00:08:10.360 Avoid adding specific user names in the notes, as this information can become outdated or hard to trace. Instead, document the context and reasoning in your comments.
00:08:45.600 To improve your system's resilience to exceptions, be explicit about the exceptions you are handling. Monitoring is also crucial. If you lack monitoring, it’s difficult to understand what’s going on inside your application.
00:09:02.020 Using monitoring tools such as Sentry can help you track exceptions effectively. Separate projects for different server types can also simplify exception handling, reducing noise from blending exceptions from various sources.
00:09:37.910 My systematic approach helps reduce this noise by filtering out non-actionable errors, making it easier to focus on significant exceptions that genuinely need attention.
00:10:58.120 For instance, we learned that a common exception, 'invalid byte sequence in UTF-8', could be resolved by changing the encoding of input, which we track systematically.
00:11:43.020 My third tip is to reduce the noise by filtering exceptions to only show issues you can act on. This way, when you confront a legitimate issue like 'undefined method status for nil', you're more likely to tackle it promptly.
00:12:49.000 If you hide a problem instead of addressing it, it can lead to greater issues down the line. So, ensure you fix the root cause rather than masking exceptions.
00:14:24.860 By investigating the underlying problems, you can improve the integrity and performance of your system, learning valuable lessons along the way.
00:15:14.870 Implementing guards against common issues, like ensuring an account has a subscription, helps prevent exceptions stemming from logical flaws in your code, ultimately enhancing your application’s reliability.
00:16:05.450 Adding strategic logging to your exception tracker provides a clear record of issues encountered, enabling quicker troubleshooting. It’s important to keep monitoring tools updated with new context as you refine your application.

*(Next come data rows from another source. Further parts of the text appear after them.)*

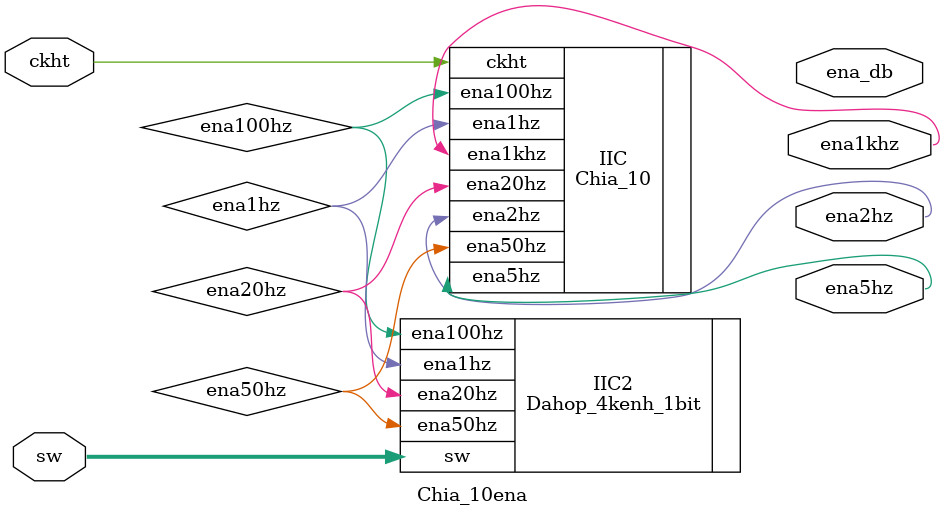
<source format=v>
`timescale 1ns / 1ps


module Chia_10ena(
    input   ckht,
    input   [1:0] sw,
    output  ena2hz, ena5hz, ena1khz, ena_db
    );

wire ena1hz;
wire ena20hz;
wire ena50hz;
wire ena100hz;
    
Chia_10     IIC (
            .ckht(ckht),
            .ena2hz(ena2hz),
            .ena5hz(ena5hz),
            .ena1khz(ena1khz),
            .ena1hz(ena1hz),
            .ena20hz(ena20hz),
            .ena50hz(ena50hz),
            .ena100hz(ena100hz)
            );

Dahop_4kenh_1bit    IIC2    (
            .ena1hz(ena1hz),
            .ena20hz(ena20hz),
            .ena50hz(ena50hz),
            .ena100hz(ena100hz),
            .sw(sw[1:0])
            );
endmodule

</source>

00:17:02.270 Networking exceptions can be particularly tricky, especially with all the different libraries and dependencies in your application. Keeping track of these can streamline your debugging process. Again, create a module to handle network-related exceptions to simplify error management.
00:19:04.200 When you start using these tools, especially in high-demand environments like with APIs, you'll tend to see your exceptions becoming more manageable over time. Using a 'retry on' feature in Rails 6 can also automate handling network-related exceptions, so you don't need to worry about them constantly.
00:21:25.500 Lastly, it’s essential to foster a culture around managing exceptions. Ensure your teams share knowledge on common exception types and standardized handling mechanisms. This approach can greatly enhance your applications' stability.
00:25:04.870 Thank you all for listening to my talk! I hope my tips for managing exceptions in production have been helpful.